You want to make an antibody against a C. elegans nematode protein that the DNA shown in Figure A encodes. To do this, you will clone the coding sequence into a bacterial expression plasmid, overexpress the protein, purify it, and inject it into a mouse to stimulate the production of antibodies against the protein.
A. You use polymerase chain reaction (PCR) amplification to amplify the DNA corresponding to the 1800 base pairs of coding sequence; this coding sequence lies between the two flanking sequence shown in Figure A. You will then insert the PCR product into the BamHI site of the expression plasmid shown in Figure B. What are the sequences of the two oligonucleotide primers that will allow you to amplify the DNA by PCR and insert it into the BamHI site? (Remember to indicate the 5′ and 3′ ends of the primers.)

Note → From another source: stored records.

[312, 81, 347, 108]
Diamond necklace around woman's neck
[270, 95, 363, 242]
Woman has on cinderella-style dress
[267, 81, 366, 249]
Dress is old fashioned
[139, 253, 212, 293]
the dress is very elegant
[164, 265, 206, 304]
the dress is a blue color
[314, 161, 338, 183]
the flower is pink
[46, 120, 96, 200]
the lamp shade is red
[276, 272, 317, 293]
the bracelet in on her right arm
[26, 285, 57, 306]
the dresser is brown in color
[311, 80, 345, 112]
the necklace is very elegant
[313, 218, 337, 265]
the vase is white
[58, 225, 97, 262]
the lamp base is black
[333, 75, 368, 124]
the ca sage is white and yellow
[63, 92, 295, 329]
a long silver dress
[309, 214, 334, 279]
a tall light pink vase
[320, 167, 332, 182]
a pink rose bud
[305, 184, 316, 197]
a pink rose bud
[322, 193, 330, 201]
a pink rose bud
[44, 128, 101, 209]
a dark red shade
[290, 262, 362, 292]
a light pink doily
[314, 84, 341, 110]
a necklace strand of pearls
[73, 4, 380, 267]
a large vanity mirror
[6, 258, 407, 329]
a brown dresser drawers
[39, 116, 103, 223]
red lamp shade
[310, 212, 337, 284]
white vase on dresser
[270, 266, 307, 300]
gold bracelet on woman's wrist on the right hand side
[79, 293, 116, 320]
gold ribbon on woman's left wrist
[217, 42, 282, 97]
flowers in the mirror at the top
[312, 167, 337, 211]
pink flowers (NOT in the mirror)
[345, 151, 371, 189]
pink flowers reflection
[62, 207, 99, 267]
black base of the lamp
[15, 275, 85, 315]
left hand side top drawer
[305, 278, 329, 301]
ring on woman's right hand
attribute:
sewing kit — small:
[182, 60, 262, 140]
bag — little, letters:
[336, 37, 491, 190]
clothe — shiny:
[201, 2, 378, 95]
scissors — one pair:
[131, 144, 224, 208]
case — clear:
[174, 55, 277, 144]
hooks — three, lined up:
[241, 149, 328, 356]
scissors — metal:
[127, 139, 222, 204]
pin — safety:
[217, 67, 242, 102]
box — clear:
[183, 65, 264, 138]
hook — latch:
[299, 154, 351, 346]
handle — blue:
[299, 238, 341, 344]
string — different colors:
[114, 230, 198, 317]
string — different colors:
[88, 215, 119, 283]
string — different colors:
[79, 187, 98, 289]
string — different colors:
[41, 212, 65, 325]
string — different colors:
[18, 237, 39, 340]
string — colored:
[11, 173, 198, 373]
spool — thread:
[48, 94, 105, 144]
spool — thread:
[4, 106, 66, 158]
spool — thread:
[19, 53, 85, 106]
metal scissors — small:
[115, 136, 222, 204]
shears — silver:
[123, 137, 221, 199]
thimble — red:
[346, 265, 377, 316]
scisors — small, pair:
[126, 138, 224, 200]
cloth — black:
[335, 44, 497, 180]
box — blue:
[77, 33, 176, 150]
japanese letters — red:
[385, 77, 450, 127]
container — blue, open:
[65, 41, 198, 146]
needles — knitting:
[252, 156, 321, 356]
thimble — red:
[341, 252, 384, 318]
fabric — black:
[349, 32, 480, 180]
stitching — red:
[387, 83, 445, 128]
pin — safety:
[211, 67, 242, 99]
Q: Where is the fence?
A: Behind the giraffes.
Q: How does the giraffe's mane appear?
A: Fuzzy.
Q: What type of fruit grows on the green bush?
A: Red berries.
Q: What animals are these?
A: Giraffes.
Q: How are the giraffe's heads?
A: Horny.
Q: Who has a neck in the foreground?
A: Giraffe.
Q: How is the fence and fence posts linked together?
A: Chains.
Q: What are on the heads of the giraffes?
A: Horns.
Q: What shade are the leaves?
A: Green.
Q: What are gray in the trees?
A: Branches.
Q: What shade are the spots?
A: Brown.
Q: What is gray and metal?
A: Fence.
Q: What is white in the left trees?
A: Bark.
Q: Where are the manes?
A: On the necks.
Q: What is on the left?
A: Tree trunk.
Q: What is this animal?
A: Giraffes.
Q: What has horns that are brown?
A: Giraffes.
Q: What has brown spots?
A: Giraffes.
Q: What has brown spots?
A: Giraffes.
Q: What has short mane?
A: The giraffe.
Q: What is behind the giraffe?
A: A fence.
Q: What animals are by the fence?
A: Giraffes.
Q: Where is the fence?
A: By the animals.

B. Briefly describe the series of enzymatic treatments you will use to create the expression plasmid before transferring it into bacterial cells.
C. Several weeks after you inject a mouse with your purified protein, you sample its blood serum, which contains antibodies. You know that the mRNA corresponding to your protein is found in gonad cells but not in gut cells. To test whether the mouse has made antibodies against your protein, you isolate protein from gonad cells and from gut cells and perform a Western blot (also known as an immunoblot) with the mouse serum and a fluorescent second antibody that binds mouse antibodies. Your result is shown in Figure Did the mouse make antibodies against your protein? Does the serum specifically recognize only one nematode protein? (Illustrate your written answers by labeling the blot.)